EXERCISE REQUIREMENTS:
Can you repeat the lines from the start of the rows through the line with "批底----合桃、杏仁、椰棗", including that final line?

[Transcribed page contents]
Start of Block

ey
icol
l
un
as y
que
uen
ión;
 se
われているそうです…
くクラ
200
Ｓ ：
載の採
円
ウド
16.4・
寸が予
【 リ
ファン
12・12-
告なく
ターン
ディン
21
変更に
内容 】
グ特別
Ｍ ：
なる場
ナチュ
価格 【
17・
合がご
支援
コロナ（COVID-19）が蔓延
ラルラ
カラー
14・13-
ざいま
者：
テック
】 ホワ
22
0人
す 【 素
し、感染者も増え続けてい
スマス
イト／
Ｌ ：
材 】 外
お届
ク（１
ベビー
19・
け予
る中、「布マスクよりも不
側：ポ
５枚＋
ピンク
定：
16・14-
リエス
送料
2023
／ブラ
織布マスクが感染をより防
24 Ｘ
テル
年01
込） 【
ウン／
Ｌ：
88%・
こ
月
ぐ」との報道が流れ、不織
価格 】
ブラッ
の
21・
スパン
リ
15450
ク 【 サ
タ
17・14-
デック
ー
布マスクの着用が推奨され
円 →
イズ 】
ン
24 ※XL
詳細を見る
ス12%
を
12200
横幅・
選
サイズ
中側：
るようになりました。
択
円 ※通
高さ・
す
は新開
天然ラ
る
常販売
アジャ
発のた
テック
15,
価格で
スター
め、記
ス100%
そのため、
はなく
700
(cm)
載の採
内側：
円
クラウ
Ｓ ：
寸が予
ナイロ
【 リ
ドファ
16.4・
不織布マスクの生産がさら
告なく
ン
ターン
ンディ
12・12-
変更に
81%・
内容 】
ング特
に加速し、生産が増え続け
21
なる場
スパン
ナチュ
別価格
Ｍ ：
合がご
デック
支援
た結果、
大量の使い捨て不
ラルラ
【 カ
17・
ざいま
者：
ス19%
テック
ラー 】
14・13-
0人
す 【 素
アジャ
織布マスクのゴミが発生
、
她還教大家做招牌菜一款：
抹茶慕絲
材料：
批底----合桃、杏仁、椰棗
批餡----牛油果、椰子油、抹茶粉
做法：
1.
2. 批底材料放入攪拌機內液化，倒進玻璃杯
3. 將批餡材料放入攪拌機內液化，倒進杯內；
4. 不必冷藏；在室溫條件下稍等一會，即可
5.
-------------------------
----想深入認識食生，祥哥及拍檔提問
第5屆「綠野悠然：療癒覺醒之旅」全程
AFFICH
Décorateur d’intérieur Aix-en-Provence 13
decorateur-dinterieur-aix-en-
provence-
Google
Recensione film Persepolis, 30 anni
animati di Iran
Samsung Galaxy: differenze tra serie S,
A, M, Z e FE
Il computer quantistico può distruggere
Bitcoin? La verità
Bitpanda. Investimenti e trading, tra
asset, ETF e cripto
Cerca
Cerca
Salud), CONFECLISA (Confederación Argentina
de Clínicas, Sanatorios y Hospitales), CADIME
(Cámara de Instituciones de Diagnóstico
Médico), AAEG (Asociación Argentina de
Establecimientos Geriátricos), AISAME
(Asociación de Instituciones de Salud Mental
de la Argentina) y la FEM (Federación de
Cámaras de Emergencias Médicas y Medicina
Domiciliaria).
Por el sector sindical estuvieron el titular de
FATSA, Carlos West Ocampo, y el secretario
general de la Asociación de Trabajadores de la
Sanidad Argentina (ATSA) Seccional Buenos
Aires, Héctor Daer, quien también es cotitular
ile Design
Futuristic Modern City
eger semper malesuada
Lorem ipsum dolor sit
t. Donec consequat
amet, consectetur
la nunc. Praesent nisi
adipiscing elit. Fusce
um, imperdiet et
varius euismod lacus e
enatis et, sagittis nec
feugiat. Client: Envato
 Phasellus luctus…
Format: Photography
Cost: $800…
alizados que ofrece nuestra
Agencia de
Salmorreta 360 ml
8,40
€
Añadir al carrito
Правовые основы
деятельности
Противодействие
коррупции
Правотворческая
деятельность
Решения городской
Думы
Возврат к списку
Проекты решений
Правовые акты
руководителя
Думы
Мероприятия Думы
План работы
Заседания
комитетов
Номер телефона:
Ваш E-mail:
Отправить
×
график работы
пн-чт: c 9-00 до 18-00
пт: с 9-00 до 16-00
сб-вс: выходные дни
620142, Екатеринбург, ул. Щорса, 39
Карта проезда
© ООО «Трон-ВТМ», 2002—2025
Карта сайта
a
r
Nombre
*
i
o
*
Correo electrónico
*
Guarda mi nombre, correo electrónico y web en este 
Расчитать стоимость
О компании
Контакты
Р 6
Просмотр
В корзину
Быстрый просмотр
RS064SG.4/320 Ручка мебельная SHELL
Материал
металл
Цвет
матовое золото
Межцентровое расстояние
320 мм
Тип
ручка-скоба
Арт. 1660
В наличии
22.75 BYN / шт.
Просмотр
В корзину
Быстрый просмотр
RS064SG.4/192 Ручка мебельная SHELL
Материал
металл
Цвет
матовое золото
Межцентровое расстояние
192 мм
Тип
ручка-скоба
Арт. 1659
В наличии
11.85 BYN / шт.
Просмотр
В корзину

End of Block

RESULT FOR THIS EXERCISE:
ey
icol
l
un
as y
que
uen
ión;
 se
われているそうです…
くクラ
200
Ｓ ：
載の採
円
ウド
16.4・
寸が予
【 リ
ファン
12・12-
告なく
ターン
ディン
21
変更に
内容 】
グ特別
Ｍ ：
なる場
ナチュ
価格 【
17・
合がご
支援
コロナ（COVID-19）が蔓延
ラルラ
カラー
14・13-
ざいま
者：
テック
】 ホワ
22
0人
す 【 素
し、感染者も増え続けてい
スマス
イト／
Ｌ ：
材 】 外
お届
ク（１
ベビー
19・
け予
る中、「布マスクよりも不
側：ポ
５枚＋
ピンク
定：
16・14-
リエス
送料
2023
／ブラ
織布マスクが感染をより防
24 Ｘ
テル
年01
込） 【
ウン／
Ｌ：
88%・
こ
月
ぐ」との報道が流れ、不織
価格 】
ブラッ
の
21・
スパン
リ
15450
ク 【 サ
タ
17・14-
デック
ー
布マスクの着用が推奨され
円 →
イズ 】
ン
24 ※XL
詳細を見る
ス12%
を
12200
横幅・
選
サイズ
中側：
るようになりました。
択
円 ※通
高さ・
す
は新開
天然ラ
る
常販売
アジャ
発のた
テック
15,
価格で
スター
め、記
ス100%
そのため、
はなく
700
(cm)
載の採
内側：
円
クラウ
Ｓ ：
寸が予
ナイロ
【 リ
ドファ
16.4・
不織布マスクの生産がさら
告なく
ン
ターン
ンディ
12・12-
変更に
81%・
内容 】
ング特
に加速し、生産が増え続け
21
なる場
スパン
ナチュ
別価格
Ｍ ：
合がご
デック
支援
た結果、
大量の使い捨て不
ラルラ
【 カ
17・
ざいま
者：
ス19%
テック
ラー 】
14・13-
0人
す 【 素
アジャ
織布マスクのゴミが発生
、
她還教大家做招牌菜一款：
抹茶慕絲
材料：
批底----合桃、杏仁、椰棗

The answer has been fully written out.